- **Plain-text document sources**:
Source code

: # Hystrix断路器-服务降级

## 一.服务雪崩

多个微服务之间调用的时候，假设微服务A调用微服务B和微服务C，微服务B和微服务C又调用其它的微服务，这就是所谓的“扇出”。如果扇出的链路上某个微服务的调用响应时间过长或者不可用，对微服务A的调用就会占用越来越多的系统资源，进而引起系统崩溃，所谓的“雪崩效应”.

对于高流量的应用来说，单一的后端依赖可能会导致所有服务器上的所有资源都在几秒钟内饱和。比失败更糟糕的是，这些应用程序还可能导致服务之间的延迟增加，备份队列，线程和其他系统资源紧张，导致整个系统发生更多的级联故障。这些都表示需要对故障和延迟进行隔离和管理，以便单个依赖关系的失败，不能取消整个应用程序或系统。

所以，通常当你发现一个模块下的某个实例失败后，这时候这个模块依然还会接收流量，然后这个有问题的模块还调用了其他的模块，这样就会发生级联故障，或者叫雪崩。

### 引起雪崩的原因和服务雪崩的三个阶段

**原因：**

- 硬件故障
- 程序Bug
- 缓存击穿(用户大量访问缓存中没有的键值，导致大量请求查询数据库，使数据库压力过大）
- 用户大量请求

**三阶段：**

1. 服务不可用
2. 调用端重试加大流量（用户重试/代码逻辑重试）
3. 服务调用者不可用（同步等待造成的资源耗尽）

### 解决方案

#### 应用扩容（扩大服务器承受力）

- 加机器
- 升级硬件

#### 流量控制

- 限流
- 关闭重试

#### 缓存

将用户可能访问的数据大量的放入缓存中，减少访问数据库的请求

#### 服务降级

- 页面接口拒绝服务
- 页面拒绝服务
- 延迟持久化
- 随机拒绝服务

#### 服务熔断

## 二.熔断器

- **The task**:
Convert the records into a JSON list of strings, one string per line and no strings for blank lines.

- **Written solution**:
[
  "Source code",
  ": # Hystrix断路器-服务降级",
  "## 一.服务雪崩",
  "多个微服务之间调用的时候，假设微服务A调用微服务B和微服务C，微服务B和微服务C又调用其它的微服务，这就是所谓的“扇出”。如果扇出的链路上某个微服务的调用响应时间过长或者不可用，对微服务A的调用就会占用越来越多的系统资源，进而引起系统崩溃，所谓的“雪崩效应”.",
  "对于高流量的应用来说，单一的后端依赖可能会导致所有服务器上的所有资源都在几秒钟内饱和。比失败更糟糕的是，这些应用程序还可能导致服务之间的延迟增加，备份队列，线程和其他系统资源紧张，导致整个系统发生更多的级联故障。这些都表示需要对故障和延迟进行隔离和管理，以便单个依赖关系的失败，不能取消整个应用程序或系统。",
  "所以，通常当你发现一个模块下的某个实例失败后，这时候这个模块依然还会接收流量，然后这个有问题的模块还调用了其他的模块，这样就会发生级联故障，或者叫雪崩。",
  "### 引起雪崩的原因和服务雪崩的三个阶段",
  "**原因：**",
  "- 硬件故障",
  "- 程序Bug",
  "- 缓存击穿(用户大量访问缓存中没有的键值，导致大量请求查询数据库，使数据库压力过大）",
  "- 用户大量请求",
  "**三阶段：**",
  "1. 服务不可用",
  "2. 调用端重试加大流量（用户重试/代码逻辑重试）",
  "3. 服务调用者不可用（同步等待造成的资源耗尽）",
  "### 解决方案",
  "#### 应用扩容（扩大服务器承受力）",
  "- 加机器",
  "- 升级硬件",
  "#### 流量控制",
  "- 限流",
  "- 关闭重试",
  "#### 缓存",
  "将用户可能访问的数据大量的放入缓存中，减少访问数据库的请求",
  "#### 服务降级",
  "- 页面接口拒绝服务",
  "- 页面拒绝服务",
  "- 延迟持久化",
  "- 随机拒绝服务",
  "#### 服务熔断",
  "## 二.熔断器"
]